DATASET RECORDS:
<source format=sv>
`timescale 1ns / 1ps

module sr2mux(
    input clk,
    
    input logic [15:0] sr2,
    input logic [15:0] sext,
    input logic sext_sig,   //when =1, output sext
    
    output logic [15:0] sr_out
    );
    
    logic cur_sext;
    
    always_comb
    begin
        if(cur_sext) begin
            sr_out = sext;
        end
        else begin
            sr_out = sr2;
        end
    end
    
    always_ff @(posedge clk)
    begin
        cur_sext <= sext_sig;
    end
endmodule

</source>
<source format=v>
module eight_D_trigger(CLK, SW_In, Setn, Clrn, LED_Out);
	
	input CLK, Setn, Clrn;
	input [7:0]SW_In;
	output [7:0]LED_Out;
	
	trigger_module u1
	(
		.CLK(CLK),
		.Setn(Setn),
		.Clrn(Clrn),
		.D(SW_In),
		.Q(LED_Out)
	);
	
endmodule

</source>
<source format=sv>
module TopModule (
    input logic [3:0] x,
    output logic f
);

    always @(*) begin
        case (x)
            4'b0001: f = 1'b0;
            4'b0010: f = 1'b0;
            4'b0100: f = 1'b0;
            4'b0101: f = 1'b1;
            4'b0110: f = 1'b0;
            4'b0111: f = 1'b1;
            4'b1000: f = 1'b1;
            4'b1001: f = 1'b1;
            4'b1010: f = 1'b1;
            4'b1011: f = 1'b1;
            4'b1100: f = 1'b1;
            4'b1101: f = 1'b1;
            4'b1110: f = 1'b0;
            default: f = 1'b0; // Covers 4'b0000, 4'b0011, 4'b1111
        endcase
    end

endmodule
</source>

* * *

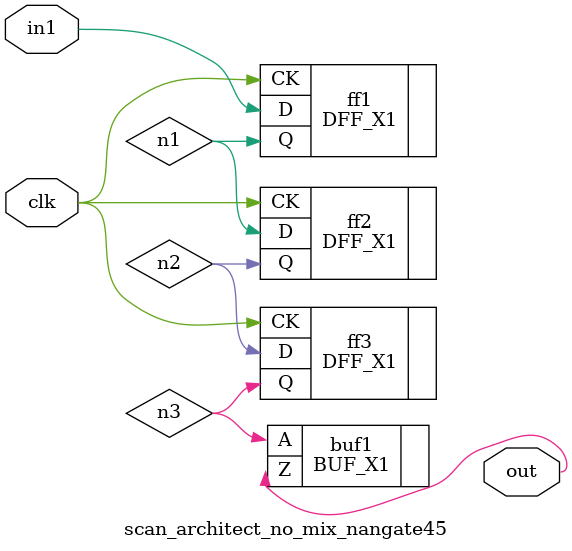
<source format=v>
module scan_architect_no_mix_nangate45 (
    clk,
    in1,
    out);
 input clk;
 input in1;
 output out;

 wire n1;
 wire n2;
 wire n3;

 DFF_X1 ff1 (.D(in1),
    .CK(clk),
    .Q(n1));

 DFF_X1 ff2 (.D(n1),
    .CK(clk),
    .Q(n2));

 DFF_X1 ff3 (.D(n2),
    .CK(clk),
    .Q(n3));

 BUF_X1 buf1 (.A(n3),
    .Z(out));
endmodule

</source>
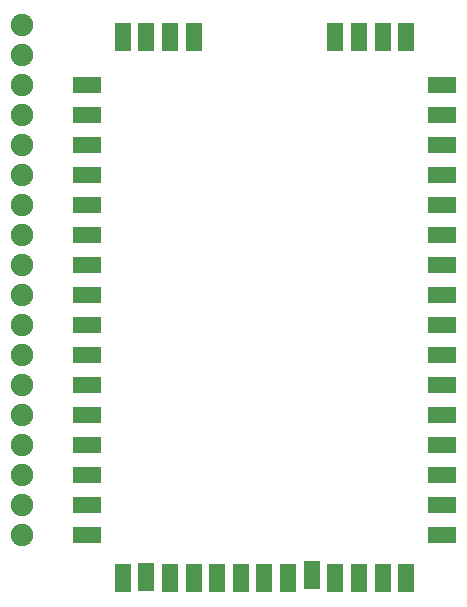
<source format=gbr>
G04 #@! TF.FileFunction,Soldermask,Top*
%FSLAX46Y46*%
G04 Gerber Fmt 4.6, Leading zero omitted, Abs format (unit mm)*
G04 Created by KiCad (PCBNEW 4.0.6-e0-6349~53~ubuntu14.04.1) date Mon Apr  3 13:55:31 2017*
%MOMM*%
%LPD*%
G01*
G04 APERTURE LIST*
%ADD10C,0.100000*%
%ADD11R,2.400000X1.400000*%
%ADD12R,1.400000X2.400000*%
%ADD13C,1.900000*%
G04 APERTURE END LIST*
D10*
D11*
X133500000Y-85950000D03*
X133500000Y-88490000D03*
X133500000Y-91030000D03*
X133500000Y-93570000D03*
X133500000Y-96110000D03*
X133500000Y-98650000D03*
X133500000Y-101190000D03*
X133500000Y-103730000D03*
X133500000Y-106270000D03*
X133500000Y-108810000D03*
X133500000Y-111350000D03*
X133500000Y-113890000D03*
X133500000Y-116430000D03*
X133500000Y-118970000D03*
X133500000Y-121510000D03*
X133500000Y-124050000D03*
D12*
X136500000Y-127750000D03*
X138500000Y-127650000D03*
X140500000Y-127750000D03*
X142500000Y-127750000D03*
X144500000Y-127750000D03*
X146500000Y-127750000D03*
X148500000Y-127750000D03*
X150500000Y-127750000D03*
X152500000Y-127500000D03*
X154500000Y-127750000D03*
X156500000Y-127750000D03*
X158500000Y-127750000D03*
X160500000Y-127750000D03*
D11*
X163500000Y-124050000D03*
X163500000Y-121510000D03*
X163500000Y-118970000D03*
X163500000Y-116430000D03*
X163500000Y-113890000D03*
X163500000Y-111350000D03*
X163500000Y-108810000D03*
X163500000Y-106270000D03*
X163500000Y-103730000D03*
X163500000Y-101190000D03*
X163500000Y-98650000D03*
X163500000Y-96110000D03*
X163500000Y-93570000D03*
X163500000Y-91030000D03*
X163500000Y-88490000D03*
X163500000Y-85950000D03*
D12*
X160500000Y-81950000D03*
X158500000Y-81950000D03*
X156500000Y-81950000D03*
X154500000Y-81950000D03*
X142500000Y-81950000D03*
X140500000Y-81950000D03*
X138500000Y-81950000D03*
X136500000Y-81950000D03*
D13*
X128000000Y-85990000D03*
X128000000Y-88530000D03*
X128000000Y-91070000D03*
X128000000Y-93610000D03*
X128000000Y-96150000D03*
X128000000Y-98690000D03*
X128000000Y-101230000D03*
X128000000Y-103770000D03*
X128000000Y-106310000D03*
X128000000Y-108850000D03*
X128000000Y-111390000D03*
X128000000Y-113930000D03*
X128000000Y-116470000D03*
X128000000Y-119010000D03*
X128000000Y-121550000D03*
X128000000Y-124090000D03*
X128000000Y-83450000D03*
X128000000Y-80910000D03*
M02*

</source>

EXERCISE DIRECTIONS: From the records above, return each line that includes "Clrn".

SOLVED EXERCISE:
module eight_D_trigger(CLK, SW_In, Setn, Clrn, LED_Out);
	input CLK, Setn, Clrn;
		.Clrn(Clrn),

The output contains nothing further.